Die Ostkarstküste Mallorcas reicht auch nach Süden. Traumhafte Abschnitte gibt es dort, besonders wenn keine Touristen dort sind, wenn die kleinen Buchten und Fischerhäfen so sind, wie sie halt gerade sind. Die Cala Figuera mal zu erleben an einem Novembertag mit himmelsbedecktem Wetter und fast deutschakzeptfreier Tonkulisse, ein Genuß, der eigentlich unbezahlbar ist.
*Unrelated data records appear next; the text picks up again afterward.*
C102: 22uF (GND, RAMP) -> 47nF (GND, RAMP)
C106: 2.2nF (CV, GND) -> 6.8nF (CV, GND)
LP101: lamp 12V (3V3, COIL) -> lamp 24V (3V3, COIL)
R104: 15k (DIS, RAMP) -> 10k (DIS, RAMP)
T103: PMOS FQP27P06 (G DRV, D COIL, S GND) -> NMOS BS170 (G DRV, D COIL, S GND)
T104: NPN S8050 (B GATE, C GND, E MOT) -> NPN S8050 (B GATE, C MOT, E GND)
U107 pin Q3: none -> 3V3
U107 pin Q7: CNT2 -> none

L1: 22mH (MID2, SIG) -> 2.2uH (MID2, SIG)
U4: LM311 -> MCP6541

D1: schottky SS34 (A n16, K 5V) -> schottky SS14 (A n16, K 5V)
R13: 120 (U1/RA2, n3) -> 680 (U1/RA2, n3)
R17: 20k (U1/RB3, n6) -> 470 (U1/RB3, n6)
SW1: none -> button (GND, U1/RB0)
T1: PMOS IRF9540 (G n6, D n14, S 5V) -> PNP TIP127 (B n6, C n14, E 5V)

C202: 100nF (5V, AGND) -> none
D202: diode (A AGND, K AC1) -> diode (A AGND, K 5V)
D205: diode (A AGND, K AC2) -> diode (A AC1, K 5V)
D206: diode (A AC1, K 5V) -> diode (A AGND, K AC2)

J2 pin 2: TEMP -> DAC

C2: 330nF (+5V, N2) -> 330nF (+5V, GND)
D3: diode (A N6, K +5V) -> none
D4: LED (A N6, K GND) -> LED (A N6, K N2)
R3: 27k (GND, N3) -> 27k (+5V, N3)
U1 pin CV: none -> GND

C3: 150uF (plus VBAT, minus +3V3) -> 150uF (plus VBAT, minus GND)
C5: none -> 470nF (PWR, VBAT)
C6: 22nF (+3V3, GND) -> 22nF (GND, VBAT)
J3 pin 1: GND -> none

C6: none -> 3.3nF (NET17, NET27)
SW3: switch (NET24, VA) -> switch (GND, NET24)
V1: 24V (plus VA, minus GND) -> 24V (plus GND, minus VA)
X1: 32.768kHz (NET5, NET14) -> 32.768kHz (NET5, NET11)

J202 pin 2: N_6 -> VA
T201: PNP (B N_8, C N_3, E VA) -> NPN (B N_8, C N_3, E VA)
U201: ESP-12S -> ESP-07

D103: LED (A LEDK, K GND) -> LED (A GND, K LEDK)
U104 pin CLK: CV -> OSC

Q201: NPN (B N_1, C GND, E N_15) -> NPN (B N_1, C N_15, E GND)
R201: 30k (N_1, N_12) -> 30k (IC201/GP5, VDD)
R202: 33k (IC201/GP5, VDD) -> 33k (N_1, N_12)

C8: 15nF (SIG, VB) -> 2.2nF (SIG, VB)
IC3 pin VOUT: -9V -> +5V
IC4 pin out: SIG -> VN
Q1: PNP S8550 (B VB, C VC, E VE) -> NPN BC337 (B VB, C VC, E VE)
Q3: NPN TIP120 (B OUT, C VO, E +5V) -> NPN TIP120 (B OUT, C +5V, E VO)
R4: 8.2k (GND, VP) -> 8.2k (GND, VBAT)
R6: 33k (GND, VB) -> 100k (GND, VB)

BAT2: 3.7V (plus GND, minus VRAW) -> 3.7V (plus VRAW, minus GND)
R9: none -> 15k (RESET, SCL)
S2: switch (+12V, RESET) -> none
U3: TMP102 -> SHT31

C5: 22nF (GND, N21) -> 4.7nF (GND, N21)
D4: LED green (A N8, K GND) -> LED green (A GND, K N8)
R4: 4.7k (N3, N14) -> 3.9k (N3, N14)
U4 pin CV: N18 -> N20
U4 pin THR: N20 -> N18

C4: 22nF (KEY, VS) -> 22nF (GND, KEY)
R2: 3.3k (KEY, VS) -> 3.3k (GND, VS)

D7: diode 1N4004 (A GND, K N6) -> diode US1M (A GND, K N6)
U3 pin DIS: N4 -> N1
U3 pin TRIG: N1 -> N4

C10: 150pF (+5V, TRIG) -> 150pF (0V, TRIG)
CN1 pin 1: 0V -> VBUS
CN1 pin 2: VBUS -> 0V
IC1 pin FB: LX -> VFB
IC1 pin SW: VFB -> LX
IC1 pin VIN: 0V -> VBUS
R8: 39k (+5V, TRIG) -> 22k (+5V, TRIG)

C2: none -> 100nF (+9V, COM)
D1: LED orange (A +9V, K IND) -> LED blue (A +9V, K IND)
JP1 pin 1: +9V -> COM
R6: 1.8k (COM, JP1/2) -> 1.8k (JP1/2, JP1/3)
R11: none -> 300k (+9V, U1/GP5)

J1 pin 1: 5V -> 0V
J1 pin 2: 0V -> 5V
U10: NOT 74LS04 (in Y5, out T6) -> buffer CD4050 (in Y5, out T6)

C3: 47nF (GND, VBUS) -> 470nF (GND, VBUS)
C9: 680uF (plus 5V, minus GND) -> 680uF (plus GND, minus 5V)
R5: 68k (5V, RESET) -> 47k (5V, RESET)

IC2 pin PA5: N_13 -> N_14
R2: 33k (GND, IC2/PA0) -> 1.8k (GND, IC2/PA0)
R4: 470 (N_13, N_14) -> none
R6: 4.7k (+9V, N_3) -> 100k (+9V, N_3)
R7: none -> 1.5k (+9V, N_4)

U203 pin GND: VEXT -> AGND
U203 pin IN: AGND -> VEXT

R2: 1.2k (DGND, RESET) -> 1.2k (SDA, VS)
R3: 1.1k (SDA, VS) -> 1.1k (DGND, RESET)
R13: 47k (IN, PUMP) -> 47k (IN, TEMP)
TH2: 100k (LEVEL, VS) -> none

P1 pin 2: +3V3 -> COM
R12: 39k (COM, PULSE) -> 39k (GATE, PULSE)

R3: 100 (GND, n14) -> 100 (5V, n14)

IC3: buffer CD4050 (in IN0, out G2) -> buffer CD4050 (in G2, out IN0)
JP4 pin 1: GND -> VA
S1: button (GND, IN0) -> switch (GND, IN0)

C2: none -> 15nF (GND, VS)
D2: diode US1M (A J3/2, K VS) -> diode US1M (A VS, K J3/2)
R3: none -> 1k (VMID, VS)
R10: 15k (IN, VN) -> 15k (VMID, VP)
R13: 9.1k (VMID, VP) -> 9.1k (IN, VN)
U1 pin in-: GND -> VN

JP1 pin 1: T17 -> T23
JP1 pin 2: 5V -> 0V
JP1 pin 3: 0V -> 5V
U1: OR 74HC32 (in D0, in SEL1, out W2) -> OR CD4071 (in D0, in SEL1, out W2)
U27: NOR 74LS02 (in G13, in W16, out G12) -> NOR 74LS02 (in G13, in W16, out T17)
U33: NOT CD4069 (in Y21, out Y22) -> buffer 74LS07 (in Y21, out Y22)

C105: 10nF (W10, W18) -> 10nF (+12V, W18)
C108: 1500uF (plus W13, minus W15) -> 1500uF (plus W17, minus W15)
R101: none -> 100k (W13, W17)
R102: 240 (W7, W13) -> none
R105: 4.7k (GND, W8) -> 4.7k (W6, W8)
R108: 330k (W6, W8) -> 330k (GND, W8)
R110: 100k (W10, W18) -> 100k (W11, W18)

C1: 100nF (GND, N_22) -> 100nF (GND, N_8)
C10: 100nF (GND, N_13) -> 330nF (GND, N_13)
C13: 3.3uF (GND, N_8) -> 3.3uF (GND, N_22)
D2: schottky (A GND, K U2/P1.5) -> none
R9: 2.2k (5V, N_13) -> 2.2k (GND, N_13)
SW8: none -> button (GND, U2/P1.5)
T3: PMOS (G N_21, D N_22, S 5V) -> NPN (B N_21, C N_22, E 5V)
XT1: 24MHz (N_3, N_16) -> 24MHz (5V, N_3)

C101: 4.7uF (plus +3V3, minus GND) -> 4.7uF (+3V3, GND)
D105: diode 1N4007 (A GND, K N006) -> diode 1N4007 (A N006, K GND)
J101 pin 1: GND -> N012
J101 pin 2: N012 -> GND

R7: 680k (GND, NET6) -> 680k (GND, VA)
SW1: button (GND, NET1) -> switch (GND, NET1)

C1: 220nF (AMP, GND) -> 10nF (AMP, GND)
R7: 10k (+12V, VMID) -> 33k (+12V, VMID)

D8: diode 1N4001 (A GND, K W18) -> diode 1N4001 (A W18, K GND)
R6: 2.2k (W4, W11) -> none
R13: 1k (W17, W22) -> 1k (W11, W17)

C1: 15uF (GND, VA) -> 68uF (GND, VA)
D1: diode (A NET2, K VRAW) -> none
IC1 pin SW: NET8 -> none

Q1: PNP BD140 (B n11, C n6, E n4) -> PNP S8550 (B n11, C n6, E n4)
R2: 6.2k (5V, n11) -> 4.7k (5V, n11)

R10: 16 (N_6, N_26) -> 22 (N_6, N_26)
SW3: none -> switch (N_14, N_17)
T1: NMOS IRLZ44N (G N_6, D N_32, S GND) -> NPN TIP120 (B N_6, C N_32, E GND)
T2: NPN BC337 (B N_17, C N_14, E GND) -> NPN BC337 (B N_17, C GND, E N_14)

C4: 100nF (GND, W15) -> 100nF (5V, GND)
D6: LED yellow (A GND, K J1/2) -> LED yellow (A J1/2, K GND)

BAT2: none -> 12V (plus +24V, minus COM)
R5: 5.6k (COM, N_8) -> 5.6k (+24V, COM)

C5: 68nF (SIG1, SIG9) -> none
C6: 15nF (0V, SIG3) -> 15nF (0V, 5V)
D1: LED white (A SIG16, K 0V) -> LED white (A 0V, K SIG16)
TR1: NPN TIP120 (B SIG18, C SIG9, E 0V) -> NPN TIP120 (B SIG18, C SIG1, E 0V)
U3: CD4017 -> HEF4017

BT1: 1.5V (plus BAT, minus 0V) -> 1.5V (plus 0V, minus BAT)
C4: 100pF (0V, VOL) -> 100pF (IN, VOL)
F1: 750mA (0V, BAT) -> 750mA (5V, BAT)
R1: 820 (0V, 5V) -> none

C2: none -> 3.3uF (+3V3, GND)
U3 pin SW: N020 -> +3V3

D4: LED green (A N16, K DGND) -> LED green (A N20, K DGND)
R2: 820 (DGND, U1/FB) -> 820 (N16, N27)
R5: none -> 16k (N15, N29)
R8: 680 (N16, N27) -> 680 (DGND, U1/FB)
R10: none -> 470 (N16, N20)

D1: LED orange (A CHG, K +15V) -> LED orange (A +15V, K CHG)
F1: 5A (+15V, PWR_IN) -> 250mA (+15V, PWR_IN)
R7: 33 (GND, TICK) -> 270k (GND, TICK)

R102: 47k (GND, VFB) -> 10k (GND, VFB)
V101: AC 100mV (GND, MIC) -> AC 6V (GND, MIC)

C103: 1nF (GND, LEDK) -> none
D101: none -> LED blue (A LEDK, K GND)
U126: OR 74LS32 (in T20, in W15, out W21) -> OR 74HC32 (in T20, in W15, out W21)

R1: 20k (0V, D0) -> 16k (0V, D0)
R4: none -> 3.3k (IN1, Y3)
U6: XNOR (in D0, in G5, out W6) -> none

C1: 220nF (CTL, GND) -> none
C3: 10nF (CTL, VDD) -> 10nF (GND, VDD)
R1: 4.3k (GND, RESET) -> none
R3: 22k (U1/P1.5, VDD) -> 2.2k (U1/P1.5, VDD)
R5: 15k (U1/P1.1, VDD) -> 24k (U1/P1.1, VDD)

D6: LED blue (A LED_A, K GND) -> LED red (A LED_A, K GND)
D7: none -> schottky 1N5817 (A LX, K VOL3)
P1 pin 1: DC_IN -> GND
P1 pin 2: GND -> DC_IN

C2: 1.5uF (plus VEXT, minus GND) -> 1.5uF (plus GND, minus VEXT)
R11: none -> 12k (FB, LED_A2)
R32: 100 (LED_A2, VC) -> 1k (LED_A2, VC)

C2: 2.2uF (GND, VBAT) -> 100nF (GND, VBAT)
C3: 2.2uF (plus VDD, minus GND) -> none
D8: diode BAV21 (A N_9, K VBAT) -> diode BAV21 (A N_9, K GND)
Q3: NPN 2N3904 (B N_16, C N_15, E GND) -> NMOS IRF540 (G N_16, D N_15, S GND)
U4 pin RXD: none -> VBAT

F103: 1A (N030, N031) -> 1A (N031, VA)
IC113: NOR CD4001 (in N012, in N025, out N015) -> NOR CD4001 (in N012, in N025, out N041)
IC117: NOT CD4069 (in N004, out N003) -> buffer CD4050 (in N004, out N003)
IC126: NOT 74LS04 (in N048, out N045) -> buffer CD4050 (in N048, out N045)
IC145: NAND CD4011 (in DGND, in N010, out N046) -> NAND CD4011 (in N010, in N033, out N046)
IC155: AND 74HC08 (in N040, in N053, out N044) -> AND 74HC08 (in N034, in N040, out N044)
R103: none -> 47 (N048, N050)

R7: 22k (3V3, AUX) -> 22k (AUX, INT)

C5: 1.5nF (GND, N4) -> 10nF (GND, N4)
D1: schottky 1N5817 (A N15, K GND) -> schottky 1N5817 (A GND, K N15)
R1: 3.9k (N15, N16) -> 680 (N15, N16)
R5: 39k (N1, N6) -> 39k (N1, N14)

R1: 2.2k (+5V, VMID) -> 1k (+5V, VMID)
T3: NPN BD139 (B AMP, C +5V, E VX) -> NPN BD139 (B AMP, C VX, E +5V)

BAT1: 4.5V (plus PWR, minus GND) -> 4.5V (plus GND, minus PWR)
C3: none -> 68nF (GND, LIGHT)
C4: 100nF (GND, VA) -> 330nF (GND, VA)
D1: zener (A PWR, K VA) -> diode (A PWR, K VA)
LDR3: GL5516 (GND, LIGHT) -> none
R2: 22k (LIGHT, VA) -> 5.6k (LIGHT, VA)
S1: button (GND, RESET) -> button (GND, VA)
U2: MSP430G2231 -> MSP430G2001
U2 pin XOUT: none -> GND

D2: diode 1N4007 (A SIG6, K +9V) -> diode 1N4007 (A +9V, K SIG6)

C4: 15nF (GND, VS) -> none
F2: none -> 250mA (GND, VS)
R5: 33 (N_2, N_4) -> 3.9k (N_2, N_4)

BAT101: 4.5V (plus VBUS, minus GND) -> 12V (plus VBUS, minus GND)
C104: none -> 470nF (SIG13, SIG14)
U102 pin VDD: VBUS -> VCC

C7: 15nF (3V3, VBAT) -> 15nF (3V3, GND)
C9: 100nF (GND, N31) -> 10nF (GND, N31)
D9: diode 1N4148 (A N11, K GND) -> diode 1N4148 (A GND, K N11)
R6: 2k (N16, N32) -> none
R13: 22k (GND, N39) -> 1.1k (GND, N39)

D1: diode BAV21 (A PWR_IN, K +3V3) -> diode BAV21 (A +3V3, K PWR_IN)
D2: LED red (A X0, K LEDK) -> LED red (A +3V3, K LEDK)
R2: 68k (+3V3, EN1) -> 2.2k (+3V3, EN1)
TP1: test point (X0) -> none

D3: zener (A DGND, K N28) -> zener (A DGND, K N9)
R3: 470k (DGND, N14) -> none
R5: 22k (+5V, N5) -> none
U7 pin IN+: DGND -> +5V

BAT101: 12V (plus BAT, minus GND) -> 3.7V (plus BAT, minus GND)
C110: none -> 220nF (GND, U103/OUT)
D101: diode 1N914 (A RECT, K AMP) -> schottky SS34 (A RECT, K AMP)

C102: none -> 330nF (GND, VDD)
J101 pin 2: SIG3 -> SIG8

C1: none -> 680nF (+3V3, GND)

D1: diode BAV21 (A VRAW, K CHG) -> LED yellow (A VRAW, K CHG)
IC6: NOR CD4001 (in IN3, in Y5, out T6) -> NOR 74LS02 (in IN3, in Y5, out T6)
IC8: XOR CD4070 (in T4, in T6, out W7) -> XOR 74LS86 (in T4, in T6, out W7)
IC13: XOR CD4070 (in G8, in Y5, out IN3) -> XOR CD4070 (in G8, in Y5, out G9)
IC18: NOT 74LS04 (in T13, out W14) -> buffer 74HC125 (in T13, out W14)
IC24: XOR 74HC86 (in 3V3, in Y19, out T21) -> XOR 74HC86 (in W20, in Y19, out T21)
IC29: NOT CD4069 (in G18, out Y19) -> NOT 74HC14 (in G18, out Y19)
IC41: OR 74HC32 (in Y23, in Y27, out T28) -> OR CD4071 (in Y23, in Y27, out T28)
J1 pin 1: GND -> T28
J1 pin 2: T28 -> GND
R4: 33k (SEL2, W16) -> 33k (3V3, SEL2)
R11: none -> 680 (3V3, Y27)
Auch Höhlen gibt es dort oder auch Reste davon. Is Pontas zum Beispiel bei Santanyi, aber auch eine früher mal für Bewässerungszwecke genutzte Höhle südlich der Cala S'Almonia. Sie ist ohne gute Hinweise kaum zu finden. Mitten in der Botanik sind da unvermittelt zwei Einbrüche. Der eine ist meinem Eisengitter "gesichert", in den anderen kann man über ausgetretene Felsstufen hinuntersteigen. Ein Gitter war aufgebrochen (Nov 2004), ein niedriger Gang, dann höher werdend, auf einmal ein Sichaufmachen. Eine große Felshalle tat sich vor uns auf. Von oben drang Tageslicht herein, wir sahen, wo wir minutenvorher gestanden hatten - auf einer dünnen Felsplatte, die über einem Abgrund hängt. Wie lange hält die noch? Ausgetretene Pfade zeichneten sich auf dem Höhlenboden ab, die in einzelne Abschnitte der Riesenhalle führten. Ein ziemlich rutschiger Abstieg, der immer wieder das Potential für eine "Kleine Katastrophe" in sich barg, weil man nie wirklich sicher sein konnte, daß man nicht tatsächlich ausrutschte und "hinuntersegelte", führte zum tiefsten Punkt der Höhle, einem Höhlensee. Hier stank es ziemlich nach Dieselöl, das wohl durch den Schacht, der vom Menschen geschaffen wurde, um an das kostbare Wasser der Höhle für Bewässerungszwecke oben, zu kommen, geschaffen worden war. Dieses Projekt ist inzwischen längst schon wieder aufgegeben worden. Die alten Anlagen verkommen, der Beton bröckelt, die Maschinen rosten, was da mal gewesen ist, wird längst wieder vergessen.

 

Literatur:

Ginés, Angel & Joaquin CARACTERISTICAS ESPELEOLOGICAS DEL KARST DE MALLORCA; ENDINS n°13, 1987, S. 3ff.
Oedl, Friedrich sen. Höhlen und Höhlenerschließung auf Mallorca (Balearen) Höhlenfahrten auf den Balearen, Die Höhle
Ginés, Ángel EL CONOCIMIENTO ESPELEO-TOPOGRÁFICO DE LAS CAVIDADES BALEARES; ENDINS, n° 19, 1993, S. 55ff
Gracia, Francesc, Clamor, Bernat, Lavergne, Joan Josep Les Coves de Cala Varques, ENDINS n° 23, 2000, S. 41ff.